By Kent Mulkey

When I was a young, pre-teen boy, I worked on the weekends and all summer at my dad’s boat harbor on San Francisco Bay. Free lunch and transportation included. The pay seemed fair: $5.00/day. 

When I reached high school, the pay skyrocketed to about $1.50/hour. That was when, at age 14, I took on the job to trailer boats in our ’63 Ford F-150 on the freeway over to the launch ramp to take a prospective buyer on a test ride around the harbor. I was happy with the job and loved the work, especially the part when my dad gave us time to mess around cruising the inner harbor in our tugboat-like workboat. We were carefree kids. We felt like Sea Captains.

Here’s why I tell the story – I loved working and making it lots of fun at the same time. One summer in college I had a job making pizza in an old trailer at the county fairs around Northern California; a 500-degree oven in a small house trailer on a nice 105-degree day in the Sacramento Valley. You know what? I loved it because it was insane.

My dad taught us that hard work will do more than anything for people to trust each other.
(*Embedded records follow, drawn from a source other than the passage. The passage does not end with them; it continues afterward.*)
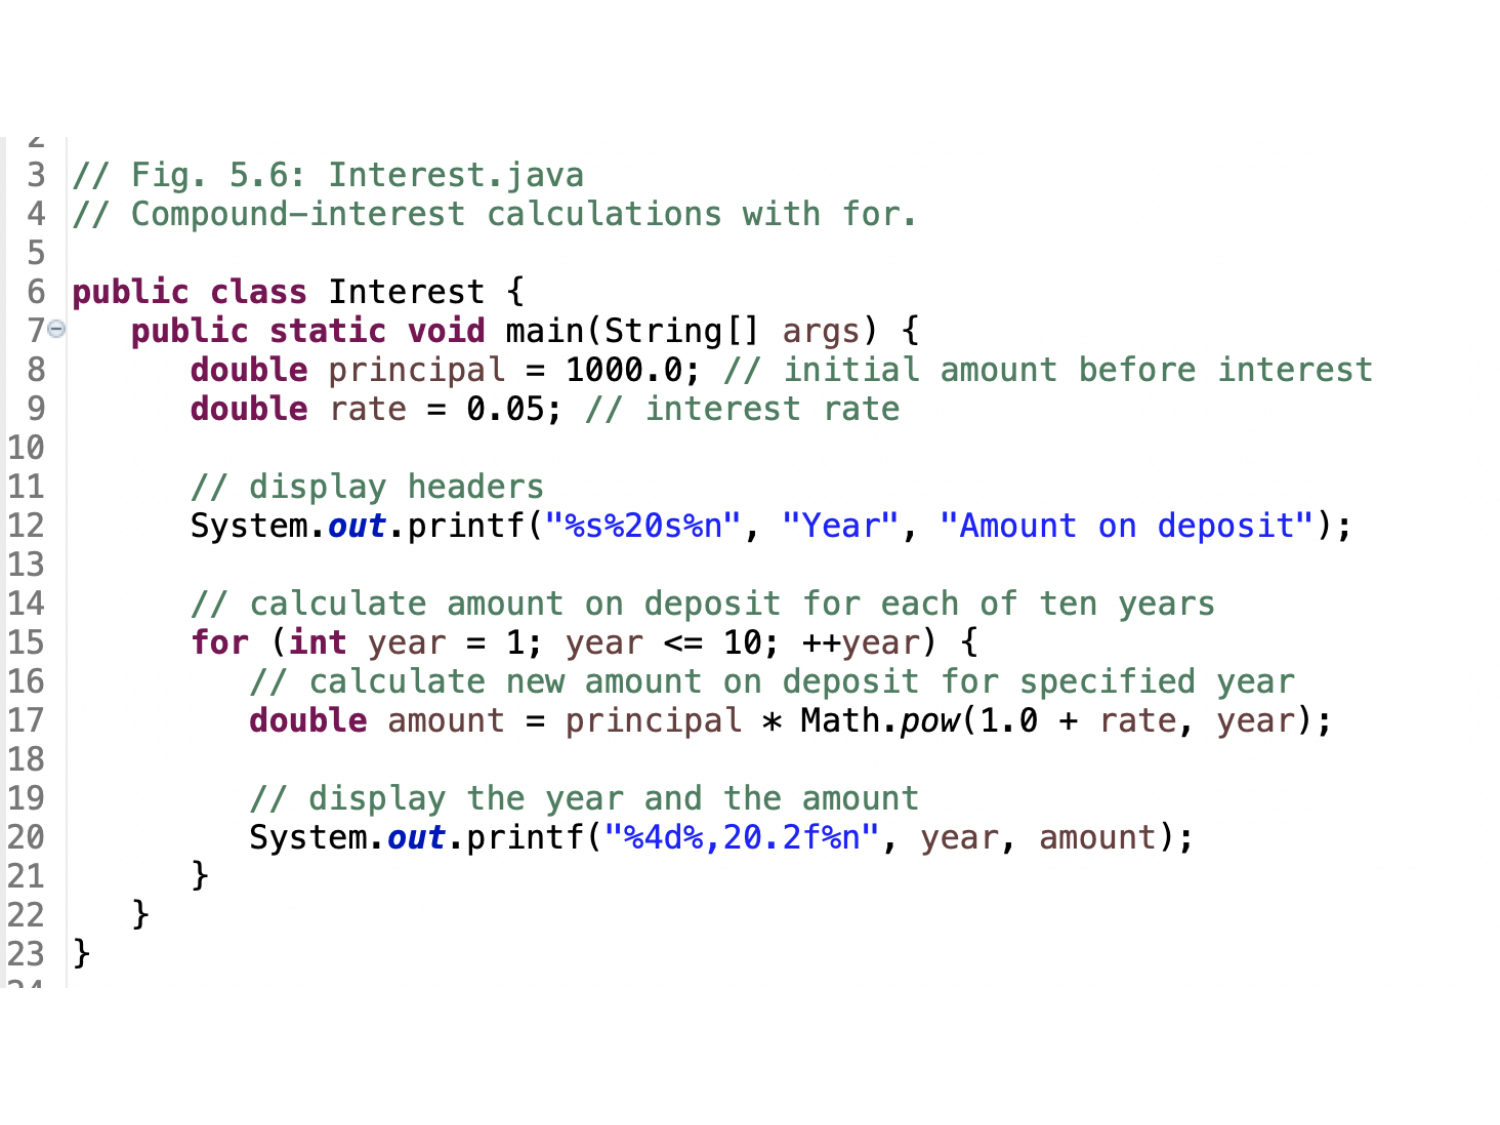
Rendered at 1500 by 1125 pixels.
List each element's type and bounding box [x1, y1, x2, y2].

picture [0, 137, 1500, 988]
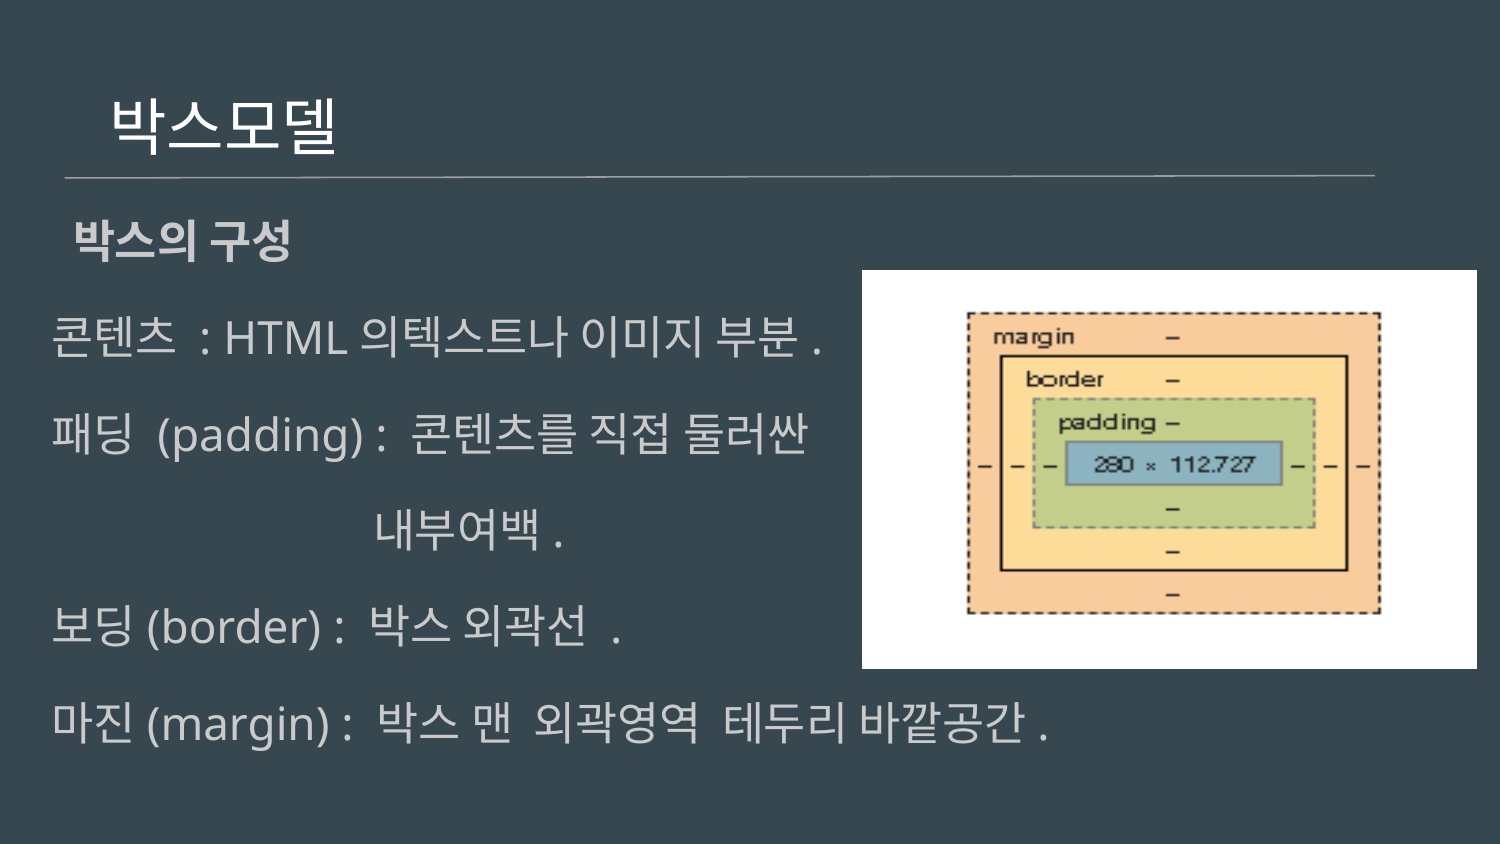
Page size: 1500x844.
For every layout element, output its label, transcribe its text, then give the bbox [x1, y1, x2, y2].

picture [861, 269, 1477, 669]
title 박스모델 [51, 72, 1449, 167]
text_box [64, 175, 1376, 179]
list 박스의 구성 콘텐츠 : HTML의텍스트나 이미지 부분. 패딩 (padding) : 콘텐츠를 직접 둘러싼 내부여백. 보딩(border) : 박스 외곽선 . 마진(margin) : 박스 맨 외곽영역 테두리 바깥공간. [36, 189, 1477, 750]
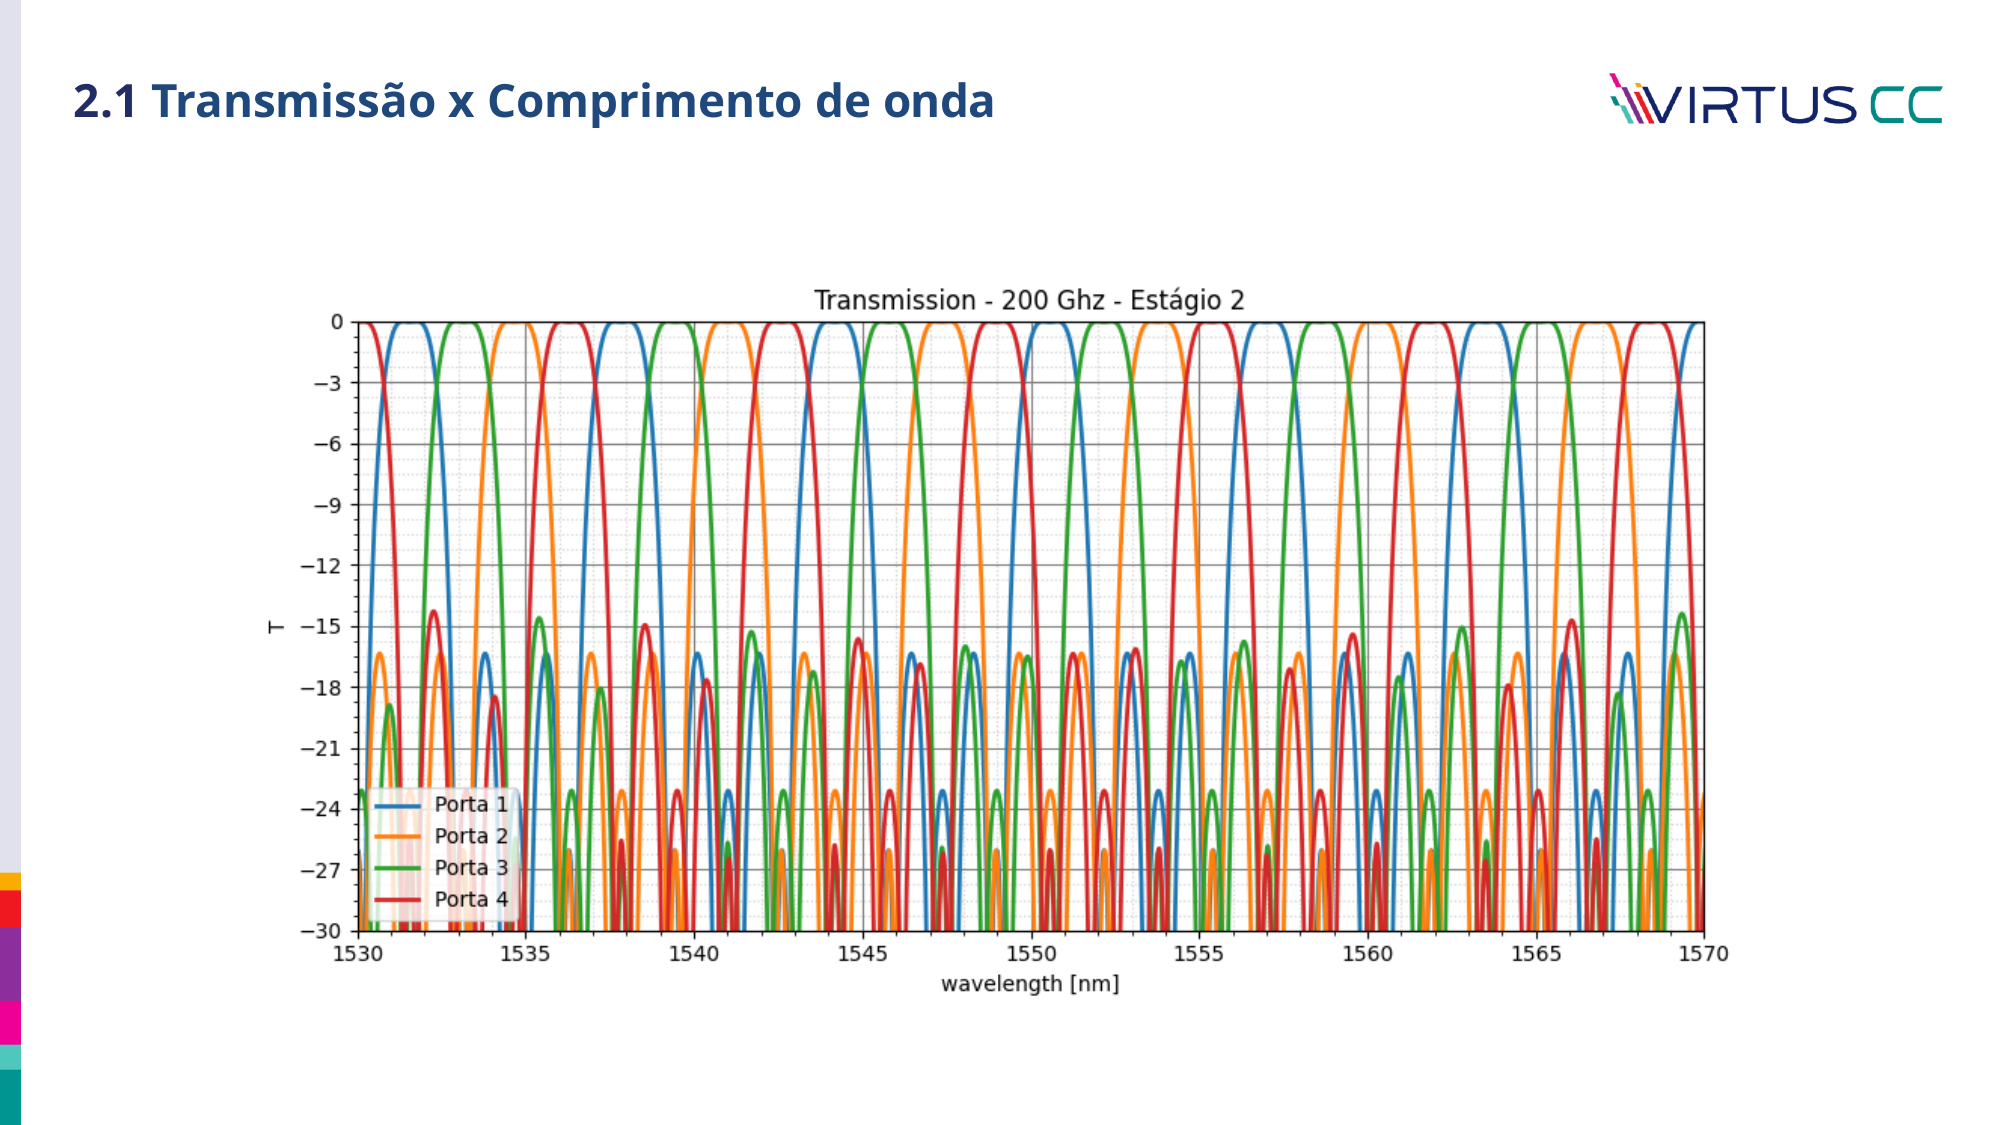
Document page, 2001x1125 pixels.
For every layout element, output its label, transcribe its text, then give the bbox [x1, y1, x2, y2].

title 2.1 Transmissão x Comprimento de onda [71, 69, 1128, 260]
picture [254, 272, 1746, 1011]
picture [1609, 73, 1943, 124]
picture [0, 0, 21, 1125]
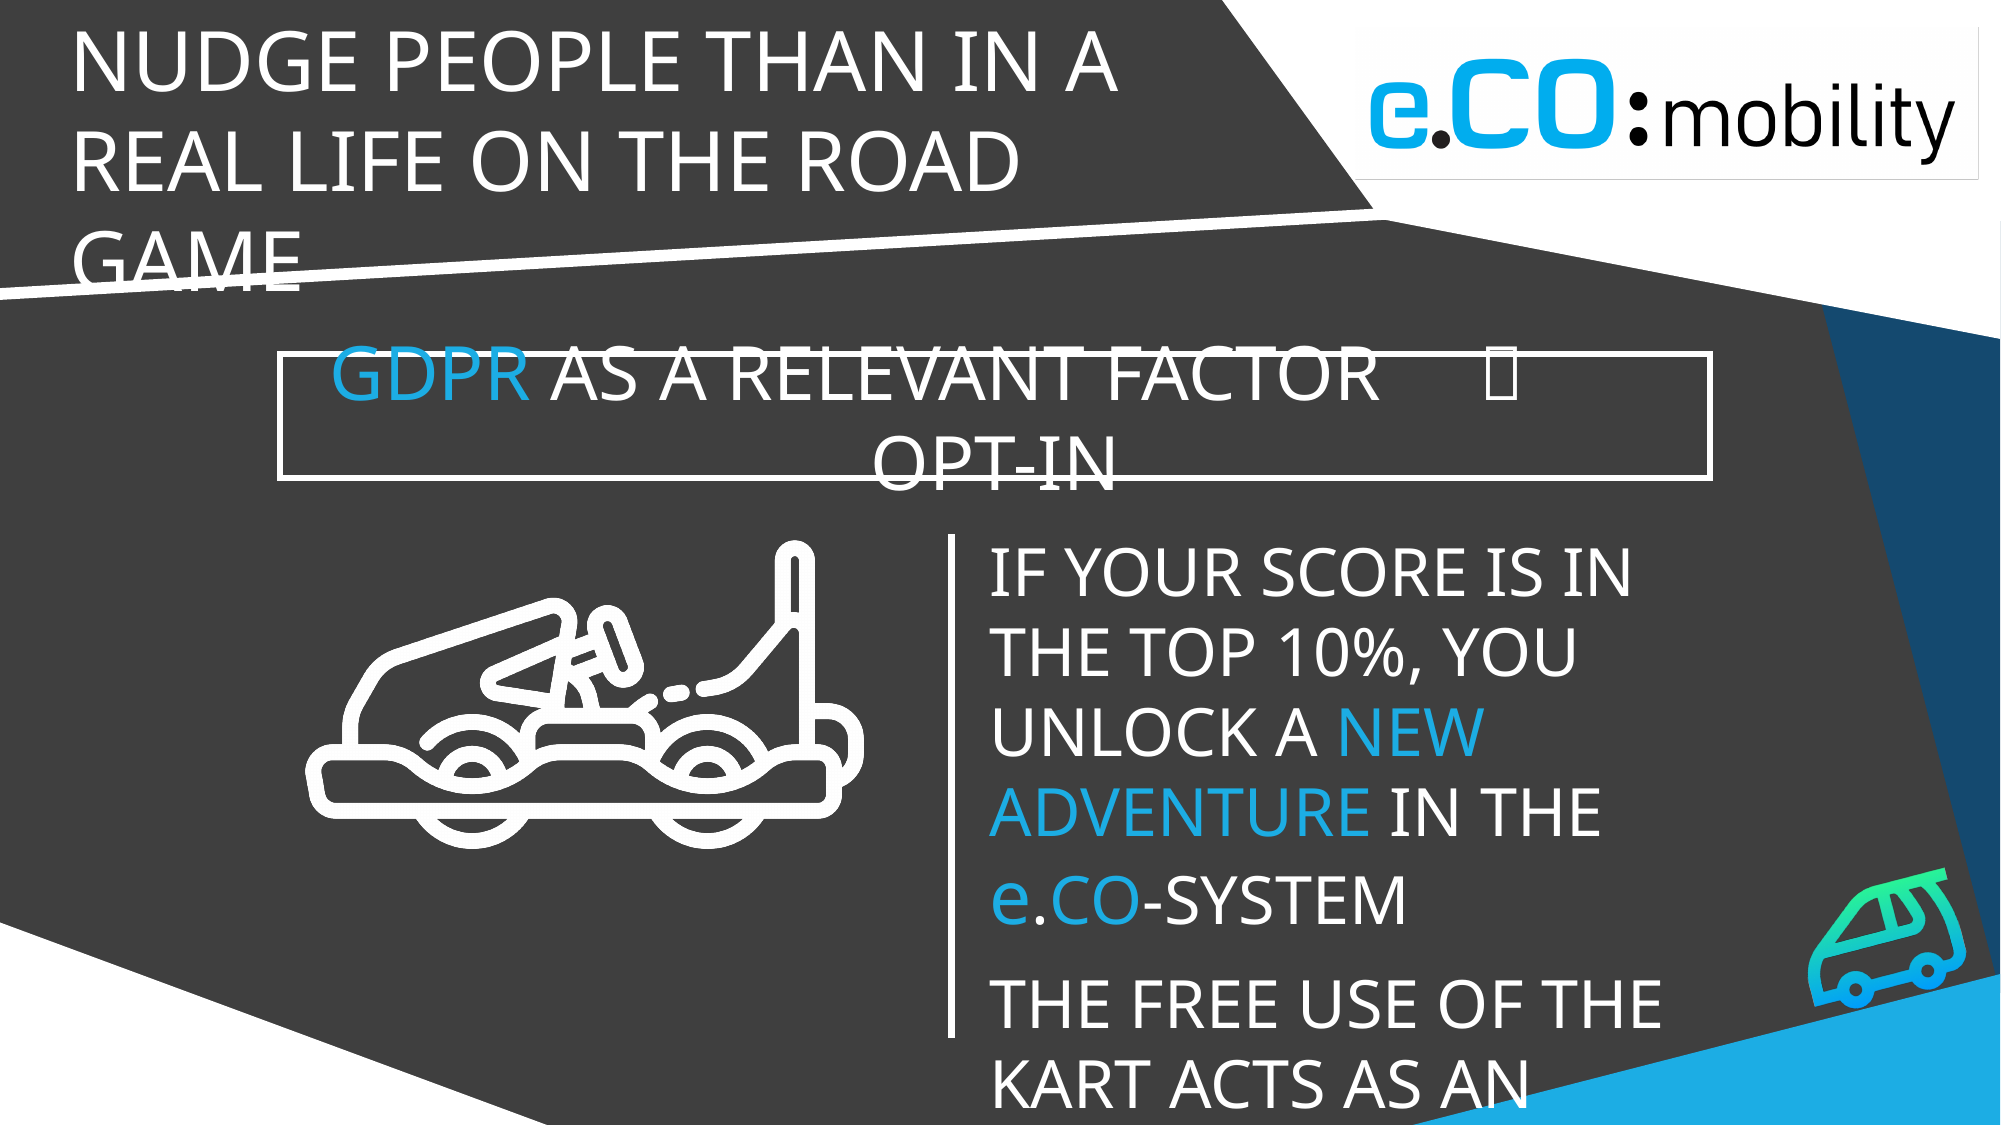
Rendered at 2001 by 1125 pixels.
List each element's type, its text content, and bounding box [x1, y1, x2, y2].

picture [1784, 846, 1964, 991]
text_box GDPR AS A RELEVANT FACTOR  OPT-IN [279, 353, 1711, 479]
picture [1850, 984, 1861, 995]
text_box IF YOUR SCORE IS IN THE TOP 10%, YOU UNLOCK A NEW ADVENTURE IN THE e.CO-SYSTEM THE FREE USE OF THE KART ACTS AS AN INCENTIVE TO COMPETE IN THE GAME [974, 512, 1780, 1071]
text_box WHAT BETTER WAY TO NUDGE PEOPLE THAN IN A REAL LIFE ON THE ROAD GAME [54, 0, 1198, 316]
picture [305, 415, 864, 974]
picture [1816, 957, 1978, 1040]
picture [1355, 27, 1979, 180]
picture [1922, 965, 1933, 976]
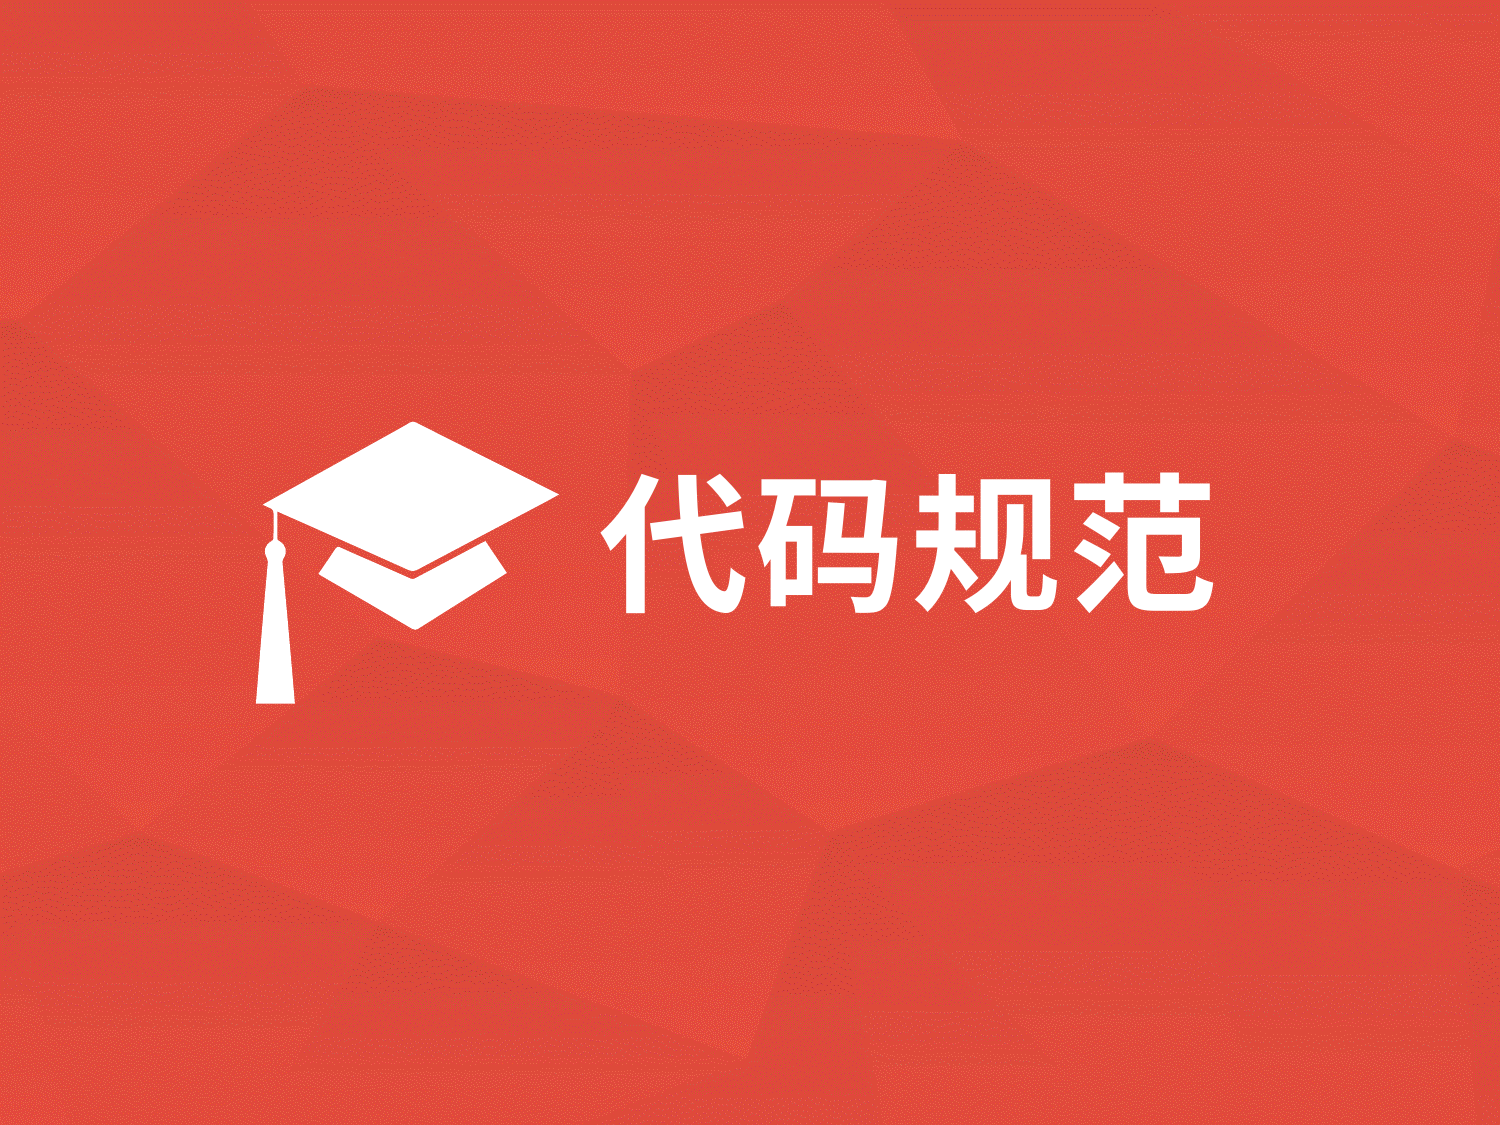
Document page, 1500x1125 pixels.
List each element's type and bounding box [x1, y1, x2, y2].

picture [0, 0, 1500, 1125]
text_box [255, 421, 1245, 704]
Then he would keenly pull out the scrapers for us to begin the gargantuan task of scraping a 75-foot yacht. 

Good Leaders Get Their Hands Dirty

It is sad that so many walk away from our industry because the work becomes nearly impossible as the workload and low pay take a toll on staff members, while nobody really gets along or trusts each other. There is no getting around that the work in senior living is hard, like scraping barnacles. I believe when work ceases to be fun is when the blood drains out of people.

It may be even more troubling that so few senior living leaders have never scraped barnacles (e.g., served in the dining room, cleaned rooms, drove the bus, pushed a resident in a wheelchair, assisted with a shower) for a senior living company, yet they speak at the big conferences and tell the rest of us how to it, and do it right. My dad had a ton of credibility because he had done it for years when he was starting up his boat business. My friends and I were in awe of him – he was a Barnacle Scraper.

Here’s my point – lead your people by example. Demonstrate hard work, model the basics for them, and have lots of fun along the way. It’s pretty simple. And really hard.

They will stick around a long time, and love you for it.